I have a VMware ESXi 4.1 server which I recently added 2x1TB SATA drives to. This machine runs a NexentaStor Community VM which hosts ZFS filesystems. Before adding the new drives, all the ZFS zpools resided inside virtual diska (VMDK files) which resided on the server's Vmware Datastore which is on a hardware RAID10.
The new SATA drives have no hardware redundancy, so my goal was to attach them directly to the NexentaStor VM and create a RAID1 zpool out of them.
I followed these instructions to create two Physical RDM files for the new SATA drives using vmkfstools -z /vmfs/devices/disks/idnumber RDM1.vmdk -a lsilogic
After adding the two RDM disks to the VM and creating a raidz1 zpool on them I started copying data to the zpool. The pool was taken offline and I was informed there were thousands of checksum errors.
I searched the web and found a number of people complaining of the same situation. (Example) I have since given up on using RDMs and have created two datastores and two 930GB VMDK files which I will place in a RAIDz1. However I want to know where I went wrong. A lot of people online said they have this configuration working.
My goals behind using RDMs as opposed to VMDKs were:
- Give the VM the ability to monitor S.M.A.R.T. status
- Allow ZFS access to the entire disk (since I knew these wouldn't be used for anything else)

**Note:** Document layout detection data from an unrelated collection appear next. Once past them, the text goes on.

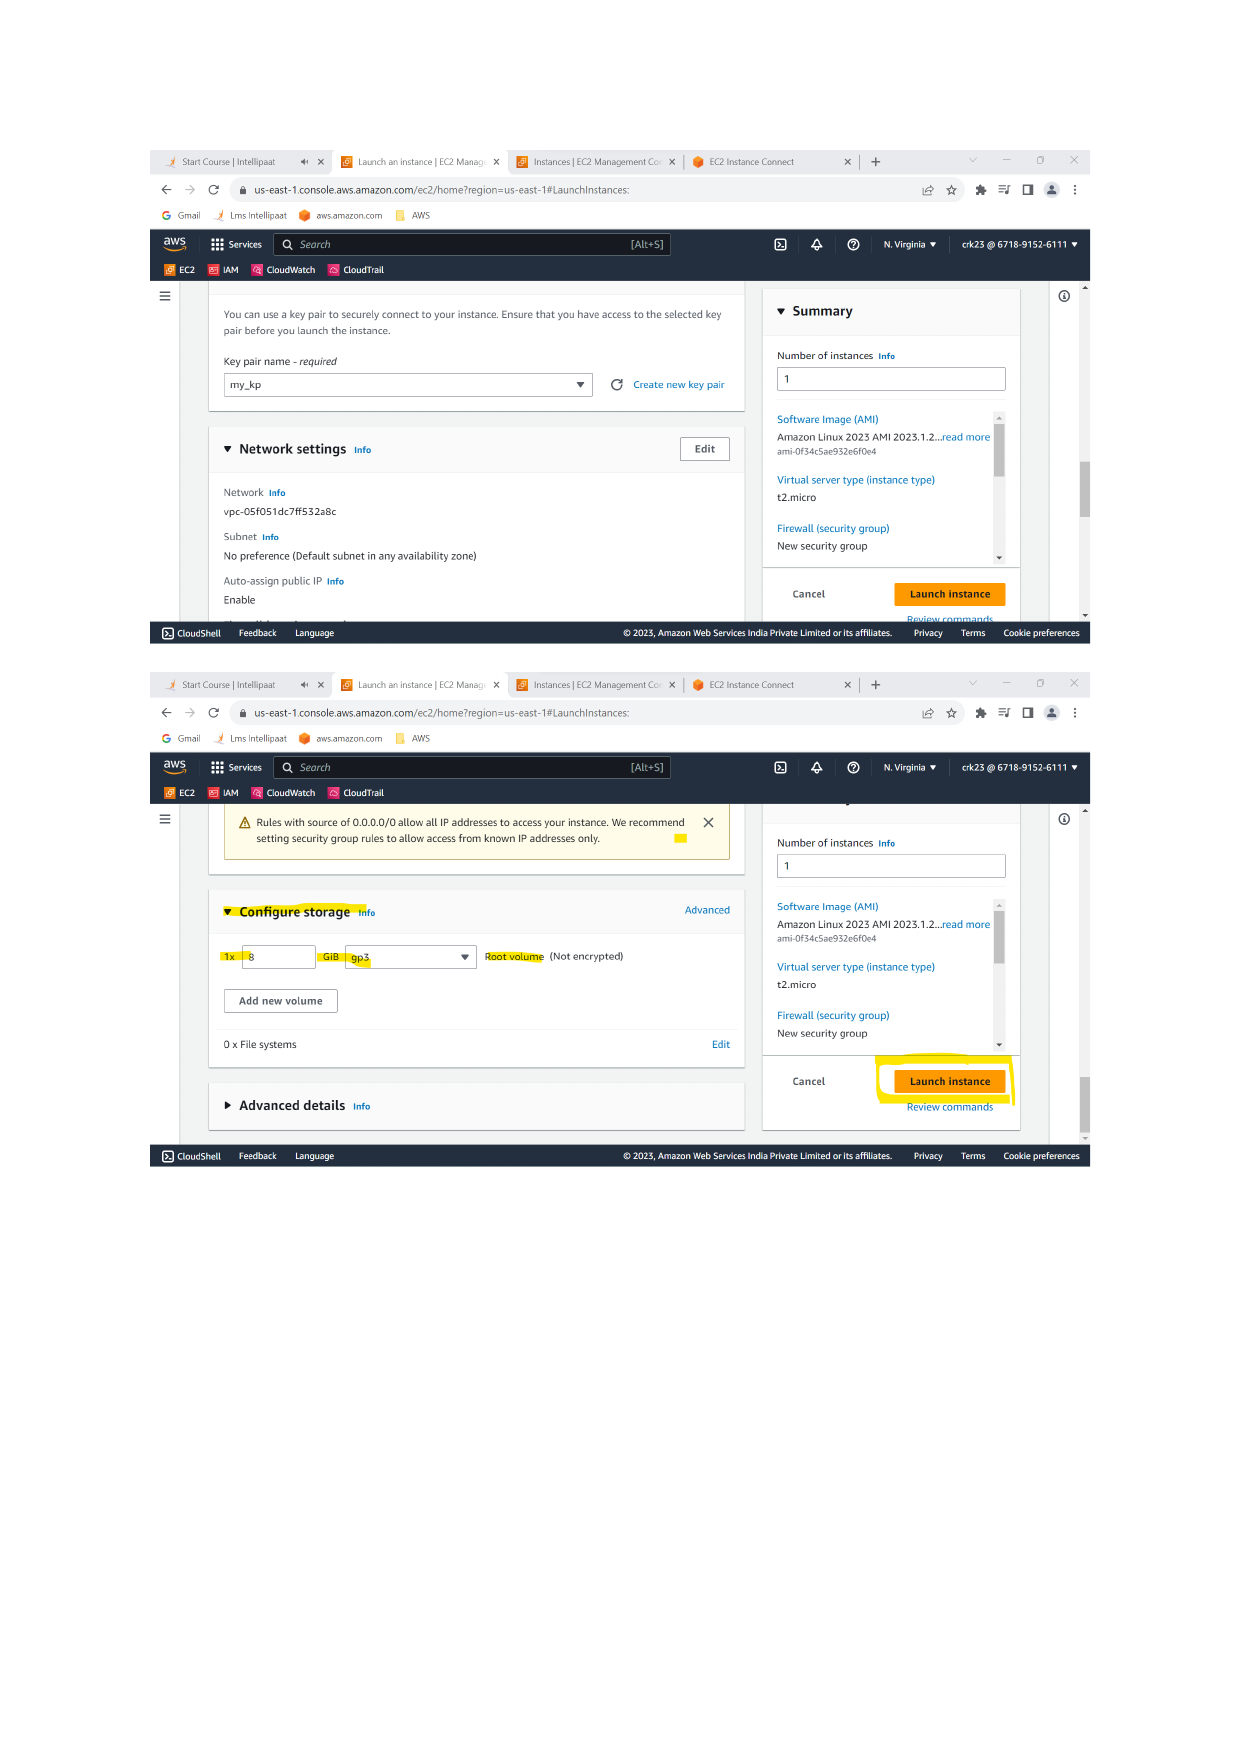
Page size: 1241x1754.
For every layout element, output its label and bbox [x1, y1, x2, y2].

picture [150, 150, 1091, 644]
picture [150, 672, 1091, 1167]
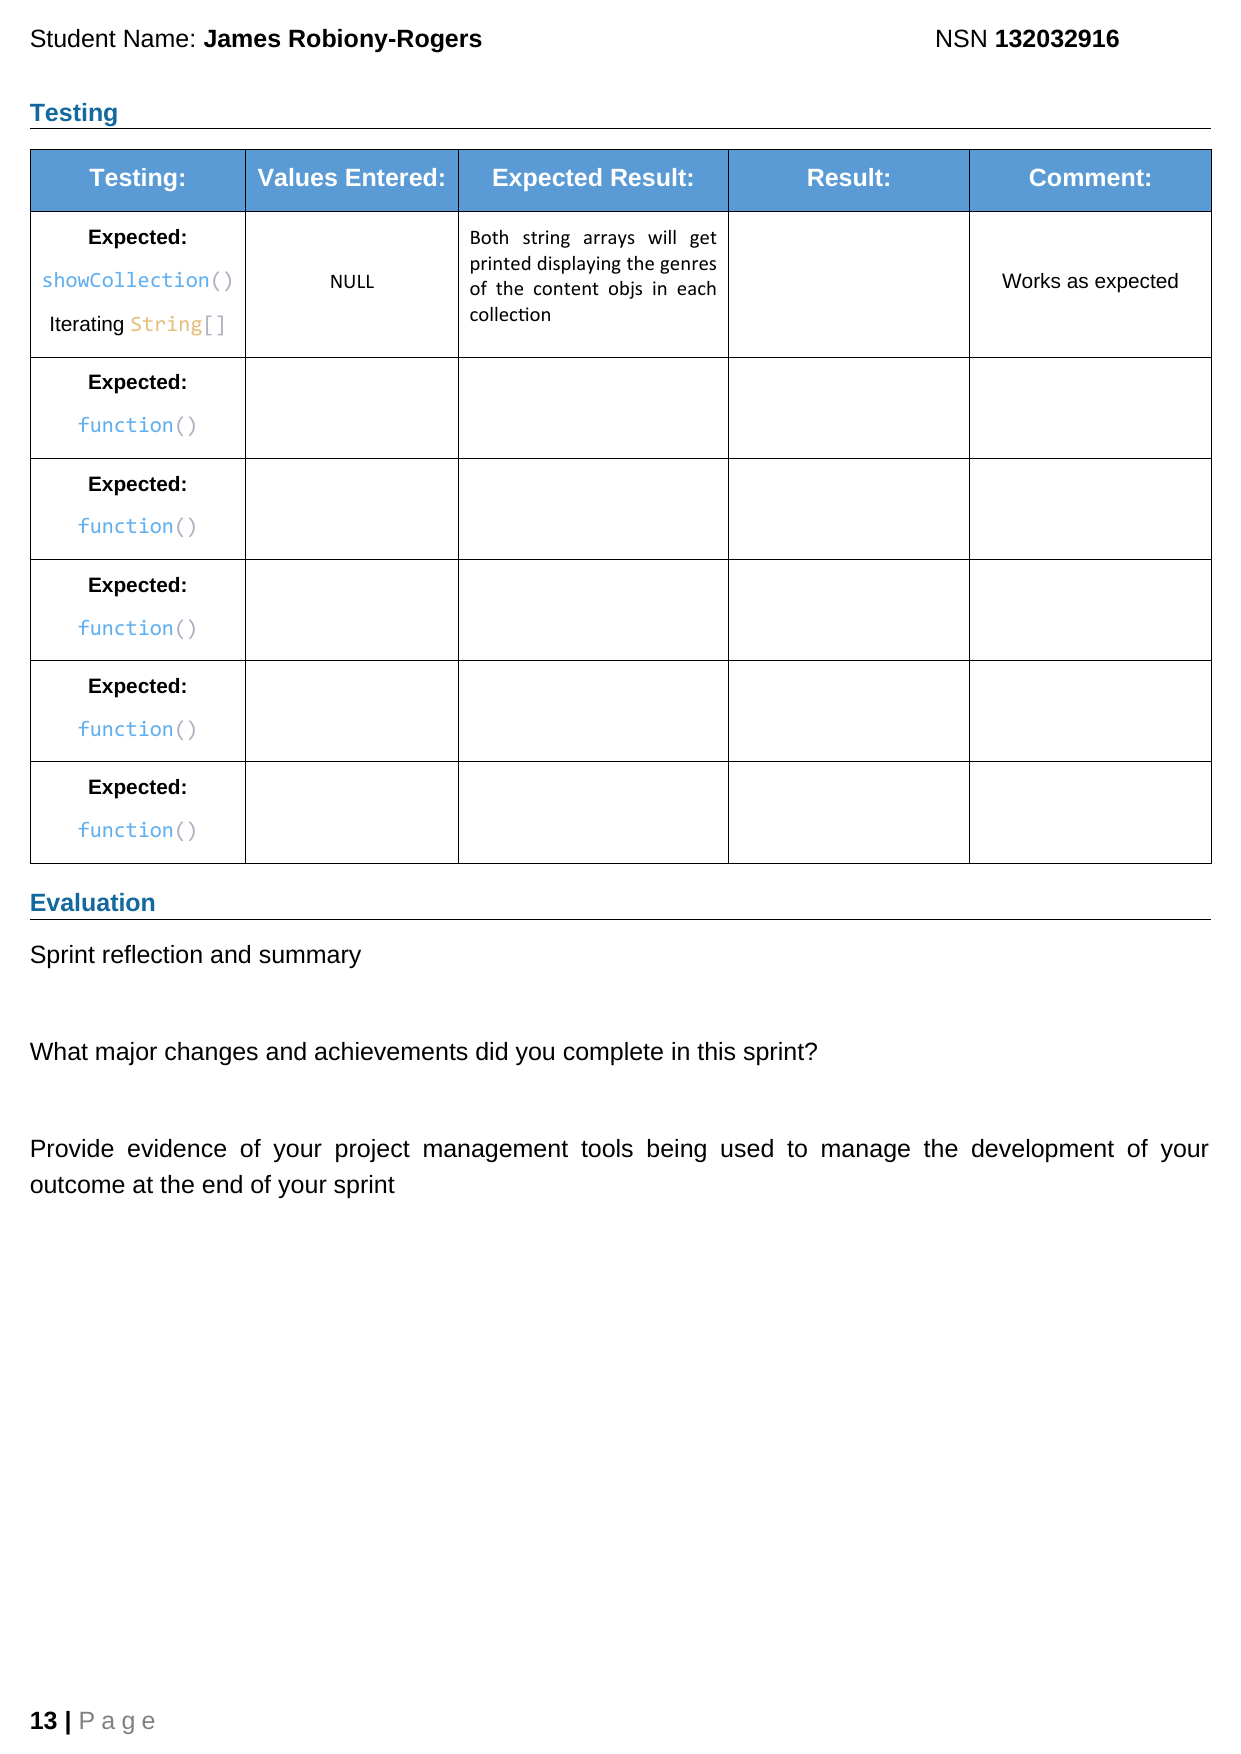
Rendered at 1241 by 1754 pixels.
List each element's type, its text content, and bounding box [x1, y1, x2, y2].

- Make the drives easy to hotswap should one go bad
- Allow me to remove these drives and place them in another ZFS server should I need to
I had planned to use this same setup in a brand new ESXi 5.1 server which I will be setting up later this week. In that case #4 is particularrly important because I wanted to add an existing zpool to a new VM. Why did I get these checksum errors? Is it related to ESXi 4.1? Is there something I did wrong?
Edit: I have created the same setup with VMware ESXi 5.1 and have no issues so far. I'm going to test this extremely thoroughly but so far this appears to be an ESXi 4.1 issue.